◆ FRAGMENTO DEL DOCUMENTO:
########################################
Soda cáustica: Sustancia química corrosiva fundamental en la fabricación del jabón y que, por un accidente al explotar una pesada caneca con tal producto cuando la bajaban de un camión, fue la causante de que mi padre perdiera su ojo derecho, y estuviera meses hospitalizado, debido a que había alcanzado a ingerir un poco de ese líquido. Fue el primero de marzo de 1970. En la fábrica de Jabones López almacenaban la soda en una amplia poceta; yo pude ver cómo ese líquido transparente adquiría, después de un tiempo, una placa dura que sobrenadaba, ocultando su letal peligro.
########################################
◆ LISTA DE TAREAS:
• 1. Según el texto sobre la soda cáustica, ¿por qué estuvo el padre meses hospitalizado? Responde en una a tres oraciones.
• 2. Prolonga el texto sobre la soda cáustica a partir de su última oración.

◆ MATERIAL DE ORIGEN:
########################################
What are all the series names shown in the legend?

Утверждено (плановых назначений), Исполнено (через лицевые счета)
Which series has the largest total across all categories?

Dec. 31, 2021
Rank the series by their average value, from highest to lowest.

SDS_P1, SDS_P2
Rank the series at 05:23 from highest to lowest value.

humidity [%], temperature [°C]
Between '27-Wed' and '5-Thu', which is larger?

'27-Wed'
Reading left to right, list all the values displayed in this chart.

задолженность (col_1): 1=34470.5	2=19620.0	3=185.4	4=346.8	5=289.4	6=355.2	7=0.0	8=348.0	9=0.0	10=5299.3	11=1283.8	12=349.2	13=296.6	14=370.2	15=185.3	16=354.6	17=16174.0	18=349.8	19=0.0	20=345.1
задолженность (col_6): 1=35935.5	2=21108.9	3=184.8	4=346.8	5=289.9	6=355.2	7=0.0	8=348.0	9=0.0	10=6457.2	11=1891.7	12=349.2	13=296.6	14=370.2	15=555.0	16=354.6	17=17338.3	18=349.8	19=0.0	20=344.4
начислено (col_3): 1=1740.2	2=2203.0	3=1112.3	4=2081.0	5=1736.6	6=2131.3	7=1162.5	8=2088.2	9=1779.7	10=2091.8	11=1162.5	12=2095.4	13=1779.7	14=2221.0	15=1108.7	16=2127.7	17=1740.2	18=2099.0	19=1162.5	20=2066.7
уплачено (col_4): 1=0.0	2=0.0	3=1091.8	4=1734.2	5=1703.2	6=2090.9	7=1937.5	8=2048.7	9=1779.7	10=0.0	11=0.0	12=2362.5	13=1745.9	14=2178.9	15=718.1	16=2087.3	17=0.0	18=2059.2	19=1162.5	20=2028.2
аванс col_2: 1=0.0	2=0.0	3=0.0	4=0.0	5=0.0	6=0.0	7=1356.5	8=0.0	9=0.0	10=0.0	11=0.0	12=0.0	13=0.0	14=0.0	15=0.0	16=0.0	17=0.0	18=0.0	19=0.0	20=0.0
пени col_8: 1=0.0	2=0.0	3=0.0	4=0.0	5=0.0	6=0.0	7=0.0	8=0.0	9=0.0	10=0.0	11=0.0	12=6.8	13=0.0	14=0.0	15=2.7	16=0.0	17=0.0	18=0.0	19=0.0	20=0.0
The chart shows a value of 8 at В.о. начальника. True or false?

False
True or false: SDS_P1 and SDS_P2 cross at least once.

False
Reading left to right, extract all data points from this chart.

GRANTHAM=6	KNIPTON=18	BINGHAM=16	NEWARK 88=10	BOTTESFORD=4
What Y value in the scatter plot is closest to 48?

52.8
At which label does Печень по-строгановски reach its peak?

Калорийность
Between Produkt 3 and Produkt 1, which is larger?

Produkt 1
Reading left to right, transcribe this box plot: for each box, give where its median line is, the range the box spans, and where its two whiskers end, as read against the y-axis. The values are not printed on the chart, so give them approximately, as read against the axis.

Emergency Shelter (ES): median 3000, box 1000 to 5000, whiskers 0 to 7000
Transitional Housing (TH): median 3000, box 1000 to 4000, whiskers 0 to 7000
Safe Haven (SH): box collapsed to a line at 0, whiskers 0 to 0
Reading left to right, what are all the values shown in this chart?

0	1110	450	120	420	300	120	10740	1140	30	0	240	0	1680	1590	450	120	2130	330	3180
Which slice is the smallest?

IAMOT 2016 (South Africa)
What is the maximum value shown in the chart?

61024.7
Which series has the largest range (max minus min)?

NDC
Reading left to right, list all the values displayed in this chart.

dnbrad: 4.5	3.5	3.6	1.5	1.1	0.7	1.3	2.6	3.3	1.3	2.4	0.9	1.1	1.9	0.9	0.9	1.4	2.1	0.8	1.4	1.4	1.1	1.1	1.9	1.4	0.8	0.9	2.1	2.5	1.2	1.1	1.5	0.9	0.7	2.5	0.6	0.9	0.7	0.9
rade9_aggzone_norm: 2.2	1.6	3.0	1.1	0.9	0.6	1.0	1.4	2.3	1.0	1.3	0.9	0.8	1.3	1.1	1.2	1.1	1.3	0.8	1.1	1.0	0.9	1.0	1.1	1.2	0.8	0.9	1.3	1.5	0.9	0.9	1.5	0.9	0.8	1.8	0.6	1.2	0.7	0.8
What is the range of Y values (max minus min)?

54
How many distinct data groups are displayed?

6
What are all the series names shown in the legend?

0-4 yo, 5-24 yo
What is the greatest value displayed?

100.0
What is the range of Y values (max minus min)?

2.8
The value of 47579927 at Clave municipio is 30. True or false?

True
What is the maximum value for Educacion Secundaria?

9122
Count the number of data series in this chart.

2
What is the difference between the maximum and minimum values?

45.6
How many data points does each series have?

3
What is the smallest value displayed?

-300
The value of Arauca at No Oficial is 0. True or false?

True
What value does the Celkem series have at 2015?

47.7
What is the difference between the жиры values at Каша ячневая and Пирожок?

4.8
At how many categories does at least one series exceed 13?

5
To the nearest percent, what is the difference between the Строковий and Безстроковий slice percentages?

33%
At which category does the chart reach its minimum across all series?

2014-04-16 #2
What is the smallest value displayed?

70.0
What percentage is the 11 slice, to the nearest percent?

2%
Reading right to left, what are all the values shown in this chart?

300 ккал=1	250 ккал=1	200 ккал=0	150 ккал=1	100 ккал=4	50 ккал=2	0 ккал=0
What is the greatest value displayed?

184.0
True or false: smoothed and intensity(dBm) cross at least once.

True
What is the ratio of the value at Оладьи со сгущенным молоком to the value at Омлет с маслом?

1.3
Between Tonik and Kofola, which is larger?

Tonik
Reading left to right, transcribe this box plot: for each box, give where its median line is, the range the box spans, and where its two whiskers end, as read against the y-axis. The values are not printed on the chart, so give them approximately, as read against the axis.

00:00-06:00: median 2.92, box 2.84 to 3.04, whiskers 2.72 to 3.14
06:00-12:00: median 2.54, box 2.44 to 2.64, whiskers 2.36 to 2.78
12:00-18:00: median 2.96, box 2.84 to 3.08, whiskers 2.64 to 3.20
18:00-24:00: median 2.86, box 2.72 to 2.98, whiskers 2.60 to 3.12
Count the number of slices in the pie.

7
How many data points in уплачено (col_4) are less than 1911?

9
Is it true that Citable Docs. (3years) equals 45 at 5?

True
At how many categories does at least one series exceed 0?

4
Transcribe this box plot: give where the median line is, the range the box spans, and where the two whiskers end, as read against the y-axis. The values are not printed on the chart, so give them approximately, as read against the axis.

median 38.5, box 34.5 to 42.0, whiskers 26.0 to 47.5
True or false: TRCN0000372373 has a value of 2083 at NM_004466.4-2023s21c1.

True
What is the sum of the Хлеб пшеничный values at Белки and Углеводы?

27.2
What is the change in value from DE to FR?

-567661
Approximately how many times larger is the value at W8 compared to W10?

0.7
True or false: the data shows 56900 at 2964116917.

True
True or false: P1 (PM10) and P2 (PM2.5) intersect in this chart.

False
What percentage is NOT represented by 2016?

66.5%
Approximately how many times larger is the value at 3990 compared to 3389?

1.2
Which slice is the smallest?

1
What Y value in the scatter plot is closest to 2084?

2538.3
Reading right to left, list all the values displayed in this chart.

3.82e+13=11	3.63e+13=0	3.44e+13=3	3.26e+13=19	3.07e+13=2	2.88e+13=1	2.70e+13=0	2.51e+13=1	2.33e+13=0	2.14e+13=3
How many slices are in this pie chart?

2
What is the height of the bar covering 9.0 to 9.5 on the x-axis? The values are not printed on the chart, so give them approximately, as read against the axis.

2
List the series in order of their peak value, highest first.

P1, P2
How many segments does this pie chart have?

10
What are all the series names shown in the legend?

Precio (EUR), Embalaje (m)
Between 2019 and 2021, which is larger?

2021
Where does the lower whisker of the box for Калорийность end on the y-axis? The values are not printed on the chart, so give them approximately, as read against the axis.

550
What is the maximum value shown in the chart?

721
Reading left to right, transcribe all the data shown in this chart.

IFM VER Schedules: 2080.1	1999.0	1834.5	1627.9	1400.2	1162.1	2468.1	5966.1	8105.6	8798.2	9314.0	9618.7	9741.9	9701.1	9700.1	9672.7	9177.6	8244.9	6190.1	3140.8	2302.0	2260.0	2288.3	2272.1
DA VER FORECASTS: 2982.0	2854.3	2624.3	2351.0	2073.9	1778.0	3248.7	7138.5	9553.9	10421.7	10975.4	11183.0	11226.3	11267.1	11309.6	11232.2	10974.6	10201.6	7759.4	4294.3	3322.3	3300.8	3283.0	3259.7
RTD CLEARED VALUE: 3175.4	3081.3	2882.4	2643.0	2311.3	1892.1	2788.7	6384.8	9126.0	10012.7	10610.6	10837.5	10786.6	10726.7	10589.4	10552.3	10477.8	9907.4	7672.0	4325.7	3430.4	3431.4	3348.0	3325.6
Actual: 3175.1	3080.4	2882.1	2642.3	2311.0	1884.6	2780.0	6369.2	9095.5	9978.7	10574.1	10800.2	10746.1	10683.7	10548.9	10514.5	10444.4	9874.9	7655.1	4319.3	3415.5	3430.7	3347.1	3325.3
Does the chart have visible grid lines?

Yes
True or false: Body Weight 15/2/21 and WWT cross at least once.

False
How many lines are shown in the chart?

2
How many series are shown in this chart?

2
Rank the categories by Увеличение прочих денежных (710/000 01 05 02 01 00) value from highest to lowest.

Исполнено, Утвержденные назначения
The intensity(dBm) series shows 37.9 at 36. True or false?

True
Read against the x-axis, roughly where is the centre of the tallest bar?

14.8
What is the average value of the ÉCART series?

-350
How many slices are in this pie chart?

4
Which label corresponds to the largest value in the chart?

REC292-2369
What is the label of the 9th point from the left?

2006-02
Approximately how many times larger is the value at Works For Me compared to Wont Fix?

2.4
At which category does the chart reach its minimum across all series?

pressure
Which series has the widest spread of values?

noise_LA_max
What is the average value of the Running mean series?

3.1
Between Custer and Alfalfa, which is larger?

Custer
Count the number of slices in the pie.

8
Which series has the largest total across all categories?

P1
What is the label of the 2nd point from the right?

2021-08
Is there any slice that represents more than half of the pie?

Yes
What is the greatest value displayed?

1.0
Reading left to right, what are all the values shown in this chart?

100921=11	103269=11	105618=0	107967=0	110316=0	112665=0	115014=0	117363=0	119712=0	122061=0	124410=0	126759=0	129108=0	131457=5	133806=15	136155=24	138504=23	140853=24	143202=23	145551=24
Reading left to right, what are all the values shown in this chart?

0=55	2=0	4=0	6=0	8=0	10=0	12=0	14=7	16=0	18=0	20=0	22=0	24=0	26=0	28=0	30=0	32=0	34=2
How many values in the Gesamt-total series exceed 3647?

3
########################################
◆ RESULTADOS EN ORDEN:
• 1. Estuvo meses hospitalizado porque había alcanzado a ingerir un poco de soda cáustica. Ocurrió cuando explotó una pesada caneca con ese producto mientras la bajaban de un camión.

• 2.
Trocadero: Revista que fundé y diseñé con la complicidad de un grupo de amigos de la carrera de literatura de la Universidad Javeriana, en 1984. Gracias al apoyo del jesuita Jairo Bernal, logré concretar este sueño de tener una revista propia en la que pudiéramos publicar nuestras producciones literarias y los ensayos que respondían a nuestras preocupaciones intelectuales de aquel entonces. Los primeros números se imprimieron en Javegraf, los últimos en la Litografía Guzmán Cortés. La revista vinculaba tanto a profesores como estudiantes, además de convocar a los ponentes que yo iba conociendo en los Congresos de colombianistas norteamericanos que organizaba el departamento. Desde el número tres la revista se volvió monográfica: el cuerpo, la historia, la muerte, lo sagrado, la violencia… La elaboración de “Trocadero” fue, en realidad, una escuela de la producción escrita, desde la concepción de los temas hasta la corrección final de los textos. Mónica Mendiwelso, Penélope Rodríguez, Natalia Romero, Germán Castro, Álvaro Pinilla, disponían sus manos y su talento para sacar adelante cada número. Como el nombre de la publicación era un homenaje a la calle donde había nacido José Lezama Lima, en una visita que hice a La Habana, pude entregar varios números en la Biblioteca homónima del escritor cubano. Me sigue pareciendo retadora y audaz la consigna con que nació “Trocadero”: “Por la era imaginaria de la posibilidad infinita, por la conquista de lo sagrado en lo carnal, por la revolución ontológica latinoamericana, por la crítica… ética”.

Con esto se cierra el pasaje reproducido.